**Text provided:**

****************************************

Bernie Sanders Sets a Trap
14/5/11 08:41Senator Bernie Sanders:
I believe, many people in my own state believe, healthcare is a right – R.I.G.H.T. – regardless of income, that every American has the right to the best quality healthcare that the system can offer regardless of income, that if you’re a low income kid, you’re a wealthy kid, you have the same opportunity to access the healthcare system…
Senator Rand Paul: …that means you believe you have a right to come to my house and conscript me. That means you believe in slavery. It means you’re going to enslave not only me, but the janitor at my hospital, the person who cleans my office, the assistants who work in my office, the nurses, if you have a right to their services, basically, once you imply a belief in the right to their services, do you have a right to plumbing? Do you have a right to water? Do you have a right to food? You’re basically saying that you believe in slavery. You’re saying you believe in taking and extracting from another person… Do you have a right to beat down my door with the police, escort me away and force me to take care of you? That’s ultimately what the right to free healthcare would be…
It’s always a pleasure to watch someone like Bernie Sanders introducing a right wing libertarian like Rand Paul to reality. Randians like Paul often veer between two romantic poses. The first is the doe-eyed idealist who thinks the best of everyone (“Mercy sakes, nobody would actually allow someone to die just because they didn’t have enough money. Why, the doctors would do it for free, or the neighbors would take up a collection or something!”) The second – usually when the horrible consequences of their policies become evident – is the cigar-chomping, hard-eyed, square-jawed realist (“Yeah -- NEWSFLASH! -- kids die when their irresponsible parents can’t pay for their medical care. Suck it up, loser!”)

****************************************

**Dataset entries:**
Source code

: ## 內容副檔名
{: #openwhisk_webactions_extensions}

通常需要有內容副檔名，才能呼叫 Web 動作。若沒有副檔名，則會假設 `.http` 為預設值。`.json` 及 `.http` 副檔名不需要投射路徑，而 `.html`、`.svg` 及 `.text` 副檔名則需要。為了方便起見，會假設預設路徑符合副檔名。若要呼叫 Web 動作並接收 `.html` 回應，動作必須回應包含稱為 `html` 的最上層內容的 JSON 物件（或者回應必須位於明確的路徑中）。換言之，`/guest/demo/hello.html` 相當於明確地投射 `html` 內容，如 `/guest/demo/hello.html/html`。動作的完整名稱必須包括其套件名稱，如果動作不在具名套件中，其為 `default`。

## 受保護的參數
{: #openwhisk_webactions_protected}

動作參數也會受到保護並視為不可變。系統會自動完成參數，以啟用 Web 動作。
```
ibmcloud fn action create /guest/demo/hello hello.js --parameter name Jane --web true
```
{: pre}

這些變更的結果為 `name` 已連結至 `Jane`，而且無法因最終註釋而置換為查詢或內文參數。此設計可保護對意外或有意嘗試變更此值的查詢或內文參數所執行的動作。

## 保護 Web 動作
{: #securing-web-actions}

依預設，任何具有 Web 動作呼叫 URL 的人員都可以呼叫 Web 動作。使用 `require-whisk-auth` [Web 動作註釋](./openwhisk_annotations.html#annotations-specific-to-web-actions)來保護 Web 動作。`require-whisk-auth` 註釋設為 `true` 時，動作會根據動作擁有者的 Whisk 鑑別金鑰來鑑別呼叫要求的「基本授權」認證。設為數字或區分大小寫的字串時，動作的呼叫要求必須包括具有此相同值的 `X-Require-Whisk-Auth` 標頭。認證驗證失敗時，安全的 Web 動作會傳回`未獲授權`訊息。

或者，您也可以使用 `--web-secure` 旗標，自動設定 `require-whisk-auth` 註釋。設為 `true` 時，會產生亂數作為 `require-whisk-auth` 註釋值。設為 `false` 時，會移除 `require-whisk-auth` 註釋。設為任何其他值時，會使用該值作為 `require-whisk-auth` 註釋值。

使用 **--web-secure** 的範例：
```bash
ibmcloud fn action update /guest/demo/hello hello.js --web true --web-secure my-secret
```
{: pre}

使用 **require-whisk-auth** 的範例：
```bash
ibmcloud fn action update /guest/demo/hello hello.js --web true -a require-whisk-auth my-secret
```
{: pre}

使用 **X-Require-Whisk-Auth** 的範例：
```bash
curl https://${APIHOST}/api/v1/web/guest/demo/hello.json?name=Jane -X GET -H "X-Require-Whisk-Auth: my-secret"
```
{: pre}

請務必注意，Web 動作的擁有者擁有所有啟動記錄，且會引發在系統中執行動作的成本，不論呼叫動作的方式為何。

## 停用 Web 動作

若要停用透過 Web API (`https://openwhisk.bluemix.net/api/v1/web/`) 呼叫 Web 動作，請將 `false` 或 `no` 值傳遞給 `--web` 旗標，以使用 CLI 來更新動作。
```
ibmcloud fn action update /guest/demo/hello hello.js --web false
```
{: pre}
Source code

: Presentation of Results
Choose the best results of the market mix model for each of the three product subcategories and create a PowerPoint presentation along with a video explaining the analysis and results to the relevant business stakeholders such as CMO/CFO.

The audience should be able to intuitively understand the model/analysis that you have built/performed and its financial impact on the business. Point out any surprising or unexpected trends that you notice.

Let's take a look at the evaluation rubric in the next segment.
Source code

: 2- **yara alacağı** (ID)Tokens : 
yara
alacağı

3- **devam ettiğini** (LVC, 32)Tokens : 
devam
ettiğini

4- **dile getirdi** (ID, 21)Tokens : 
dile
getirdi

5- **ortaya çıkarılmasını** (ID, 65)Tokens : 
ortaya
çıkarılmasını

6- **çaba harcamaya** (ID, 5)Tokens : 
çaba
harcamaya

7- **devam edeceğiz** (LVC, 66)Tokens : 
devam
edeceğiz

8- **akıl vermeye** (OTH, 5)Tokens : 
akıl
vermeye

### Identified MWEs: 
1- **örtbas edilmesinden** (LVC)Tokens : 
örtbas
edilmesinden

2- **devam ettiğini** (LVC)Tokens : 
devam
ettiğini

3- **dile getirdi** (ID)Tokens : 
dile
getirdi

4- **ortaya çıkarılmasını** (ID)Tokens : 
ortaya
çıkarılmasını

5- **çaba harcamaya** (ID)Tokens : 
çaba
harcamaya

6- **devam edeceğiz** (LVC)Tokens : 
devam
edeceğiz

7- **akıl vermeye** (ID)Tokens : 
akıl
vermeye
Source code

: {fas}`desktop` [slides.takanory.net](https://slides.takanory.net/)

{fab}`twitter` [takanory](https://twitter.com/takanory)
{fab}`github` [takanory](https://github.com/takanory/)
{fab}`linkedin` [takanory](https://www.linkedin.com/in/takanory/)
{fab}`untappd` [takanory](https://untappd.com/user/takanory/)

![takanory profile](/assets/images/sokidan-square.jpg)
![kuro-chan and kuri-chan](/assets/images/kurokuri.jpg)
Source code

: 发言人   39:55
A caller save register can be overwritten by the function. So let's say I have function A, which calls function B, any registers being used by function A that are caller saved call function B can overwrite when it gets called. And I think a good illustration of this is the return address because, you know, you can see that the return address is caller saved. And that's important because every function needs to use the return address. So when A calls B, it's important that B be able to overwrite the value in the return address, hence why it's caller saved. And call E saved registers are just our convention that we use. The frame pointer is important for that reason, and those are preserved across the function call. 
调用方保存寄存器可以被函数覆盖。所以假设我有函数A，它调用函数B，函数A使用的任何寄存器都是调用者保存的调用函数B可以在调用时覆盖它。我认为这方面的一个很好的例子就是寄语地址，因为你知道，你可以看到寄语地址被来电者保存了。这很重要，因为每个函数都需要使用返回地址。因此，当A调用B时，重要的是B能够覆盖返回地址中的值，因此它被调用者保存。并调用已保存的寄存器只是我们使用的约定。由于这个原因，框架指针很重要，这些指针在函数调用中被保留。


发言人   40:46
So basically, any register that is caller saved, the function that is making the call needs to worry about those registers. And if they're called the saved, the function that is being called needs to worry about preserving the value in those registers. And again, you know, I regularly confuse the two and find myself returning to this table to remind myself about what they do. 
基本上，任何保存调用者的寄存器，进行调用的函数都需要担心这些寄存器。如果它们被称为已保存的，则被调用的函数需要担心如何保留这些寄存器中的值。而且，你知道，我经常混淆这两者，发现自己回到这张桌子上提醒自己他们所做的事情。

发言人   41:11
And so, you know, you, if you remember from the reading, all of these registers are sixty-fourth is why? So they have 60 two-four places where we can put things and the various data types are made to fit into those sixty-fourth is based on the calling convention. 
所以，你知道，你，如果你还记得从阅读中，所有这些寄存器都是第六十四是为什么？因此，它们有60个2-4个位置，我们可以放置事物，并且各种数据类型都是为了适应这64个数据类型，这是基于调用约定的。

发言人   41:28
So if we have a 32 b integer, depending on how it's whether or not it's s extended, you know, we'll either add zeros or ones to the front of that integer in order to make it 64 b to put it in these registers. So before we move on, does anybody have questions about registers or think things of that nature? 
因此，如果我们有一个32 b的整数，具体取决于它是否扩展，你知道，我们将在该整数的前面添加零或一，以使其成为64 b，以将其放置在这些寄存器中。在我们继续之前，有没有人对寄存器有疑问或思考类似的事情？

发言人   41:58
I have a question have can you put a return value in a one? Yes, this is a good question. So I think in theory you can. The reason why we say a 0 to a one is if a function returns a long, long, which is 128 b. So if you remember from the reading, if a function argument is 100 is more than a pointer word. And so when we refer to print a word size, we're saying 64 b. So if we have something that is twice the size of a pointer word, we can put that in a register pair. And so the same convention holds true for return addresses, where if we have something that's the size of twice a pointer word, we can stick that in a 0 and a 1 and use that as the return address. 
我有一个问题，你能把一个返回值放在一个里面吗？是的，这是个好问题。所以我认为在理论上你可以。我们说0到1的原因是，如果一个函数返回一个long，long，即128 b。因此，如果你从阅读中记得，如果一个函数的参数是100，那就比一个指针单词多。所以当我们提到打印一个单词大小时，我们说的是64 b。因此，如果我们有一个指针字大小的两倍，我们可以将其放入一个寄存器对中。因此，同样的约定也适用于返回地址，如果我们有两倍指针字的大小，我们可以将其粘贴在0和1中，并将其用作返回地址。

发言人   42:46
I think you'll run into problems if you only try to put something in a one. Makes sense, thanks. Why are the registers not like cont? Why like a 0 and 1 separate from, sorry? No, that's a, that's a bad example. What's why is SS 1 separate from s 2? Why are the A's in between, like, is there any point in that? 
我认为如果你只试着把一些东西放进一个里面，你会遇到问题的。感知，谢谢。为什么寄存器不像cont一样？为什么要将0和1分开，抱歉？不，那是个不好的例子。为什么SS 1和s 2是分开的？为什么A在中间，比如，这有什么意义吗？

****************************************

**Work order 1:** In the text on Sanders and Paul, list the workers Rand Paul says would be enslaved alongside himself, following the words "not only me, but".
**Work order 2:** Carry the text on Sanders and Paul forward, starting after its last sentence.

**Result 1:**
- the janitor at his hospital
- the person who cleans his office
- the assistants who work in his office
- the nurses

**Result 2:**
Sanders knew exactly what he was doing. He set the trap by invoking healthcare as a right, and Rand Paul blithely stepped into it, revealing not only his own disconnection from reality (Universal Healthcare = Slavery) but the horrifying moral emptiness of his worldview.
The answers to Paul's questions are, yes, we have a right to plumbing. Yes, we have a right to water. Yes, we have a right to food. We have a right to these things because we have a right to life, and without plumbing, food, and water, people die in large numbers from exposure to contaminated water, from malnutrition, from dehydration. As a physician, Rand Paul knows this.
Judging from what Paul has said here, that's the vision he has for the poor of America. Not just slums -- shantytowns.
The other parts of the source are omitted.